Early in the summer, streams can be very high due to the snowmelt. Here are some tips to help you get across safely:
- Look for places where the stream has split into multiple channels which will be shallower than one large channel.
- Use your poles for balance when crossing.
- Rather than trying to jump from rock to rock, step cautiously and slowly, testing each rock as you go. When in doubt, minimize the risk of falling or slipping by walking through the water. Even though you’ll get your feet wet, it is safer if the rock-hopping feels risky to you.
- Consider what will happen if you fall. Cross in a place where there are no dangers downstream, such as waterfalls.
Techniques for Early Season Trail Running in the Alps
Heel and Toe Punch Sometimes you’ll encounter angled slopes that are hard and icy. If the run-out looks safe and the consequences of a fall are low, you may feel comfortable moving forward. In this case, one method to aid in passing through this terrain is to kick steps into the snow to create a more stable surface for your foot.

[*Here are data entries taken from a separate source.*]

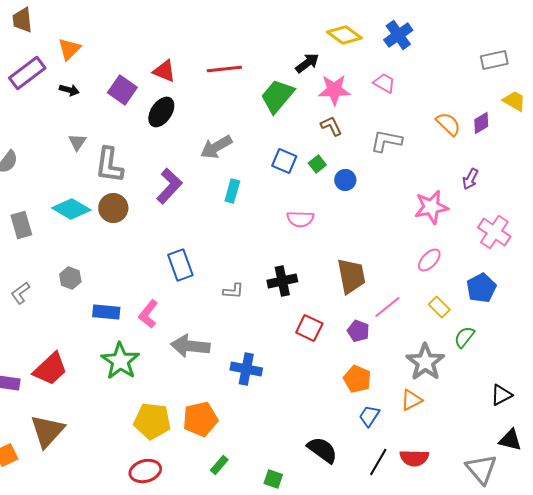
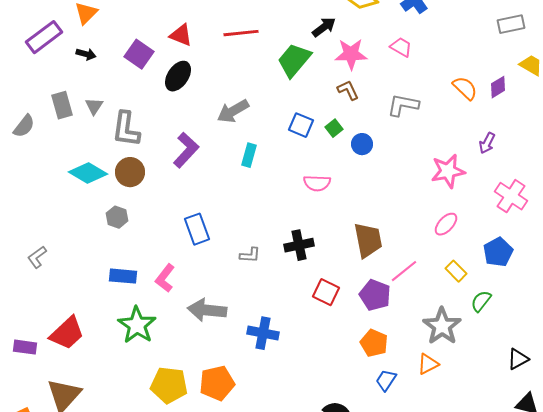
gray rectangle: (21, 225) -> (62, 105), moved
gray hexagon: (70, 278) -> (117, 217), moved
purple pentagon: (358, 331) -> (375, 295), size x1.4

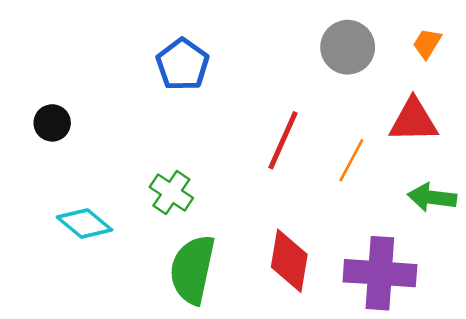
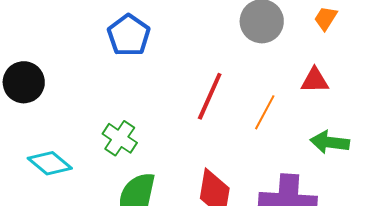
red triangle: (413, 120) -> (315, 80), size x0.7
black circle: (52, 123) -> (24, 82), size x1.4

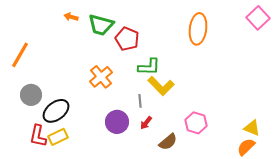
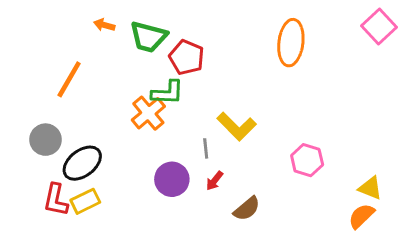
orange line: (20, 55) -> (69, 79), moved
green L-shape: (149, 67) -> (167, 93), moved
pink hexagon: (196, 123) -> (307, 160), moved

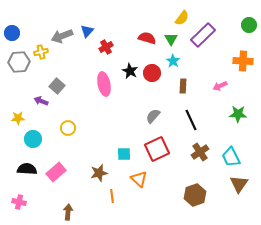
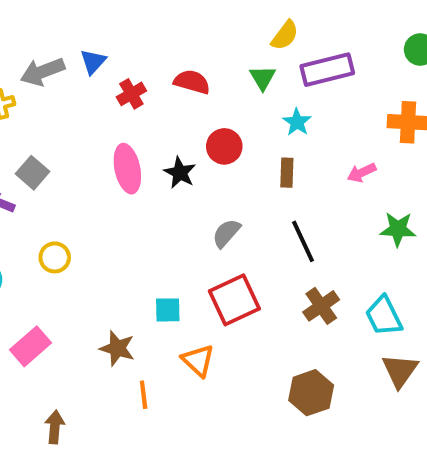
purple rectangle: (203, 35) -> (327, 70), turned 30
red semicircle: (147, 38) -> (192, 82), moved
cyan star: (173, 61) -> (297, 122), moved
black star: (130, 71) -> (180, 173), moved
brown star: (99, 173) -> (117, 348), turned 30

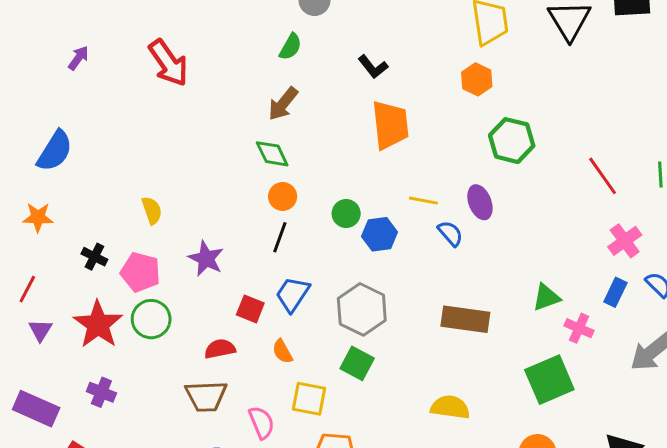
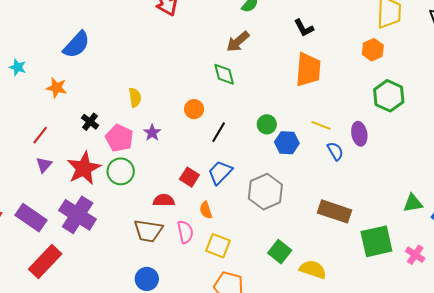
orange circle: (283, 196) -> (194, 109), moved
purple star: (206, 259) -> (152, 133), moved, size x0.7
green triangle: (546, 297) -> (413, 203), moved
pink cross: (579, 328) -> (415, 255), moved
green square: (357, 363) -> (280, 252), moved
green square: (549, 380) -> (376, 241), moved
purple cross: (101, 392) -> (78, 215), size x1.8
pink semicircle: (262, 422) -> (185, 232), moved

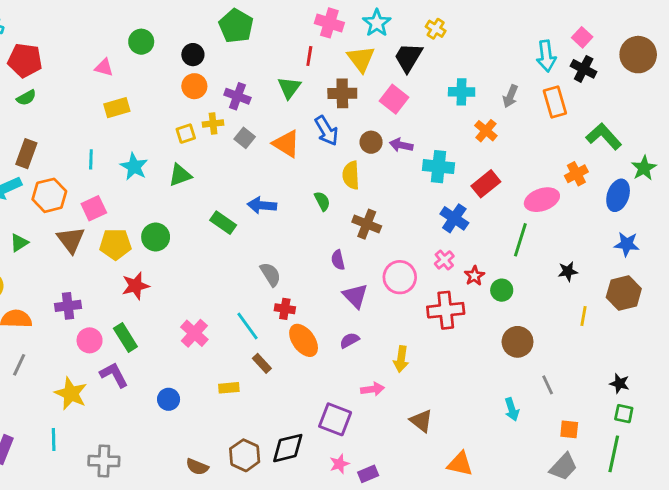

Use your toe to punch steps uphill into the snowpack. Dig your heel in, to make a step downhill. And sidekick with your fore/midfoot to carve into a slope to traverse. The harder you kick your foot in, the better step you’ll make.
Pole Use Carrying poles has come up frequently when discussing early season safety. The added balance of poles is useful in stream and snowfield crossings. Get comfortable with using them for stability and added support on slick surfaces.
Post-holing Post-holing is when your foot “punches through” a breakable snow surface like a crust, and your leg sinks into the softer, unconsolidated snow underneath. Wear tall, thick socks or long pants to protect yourself from bloodied shins if you do break through the snow surface. Do your best to avoid routes where post-holing can cause injury: for example, the undermined areas described above, or locations with protruding rocks nearby, indicating you may punch through to the rocky ground underneath.
Glissade Sometimes snow actually makes an area easier for running. If it’s normally very rocky terrain, a solid base of snow (that doesn’t post-hole) can be faster and easier to descend. Surf style, butt slide, the techniques take some practice. Learn to glissade on a low-angle slope with a safe runout. First remove the traction from your shoes if you’re wearing spikes, which can catch and cause a lower-leg injury. Only consider this technique when there’s no chance of hitting rocks, sailing off a cliff, or encountering other hazards if you get out of control. You might be surprised to find you can start sliding very fast, very quickly!
Having considered many of the challenges of trail running in the early season in the Alps, here’s the good news: you can have lots of fun! The spring snow will likely be soft, the views wonderful, and you’ll experience some solitude in the mountains before summer visitors arrive. You’re likely to see remarkable views known only to those who venture into the mountains at this time of year, and will get some great photos. And, best of all, you’ll have time for an impromptu snowball fight!
Happy trail running– no matter the surface!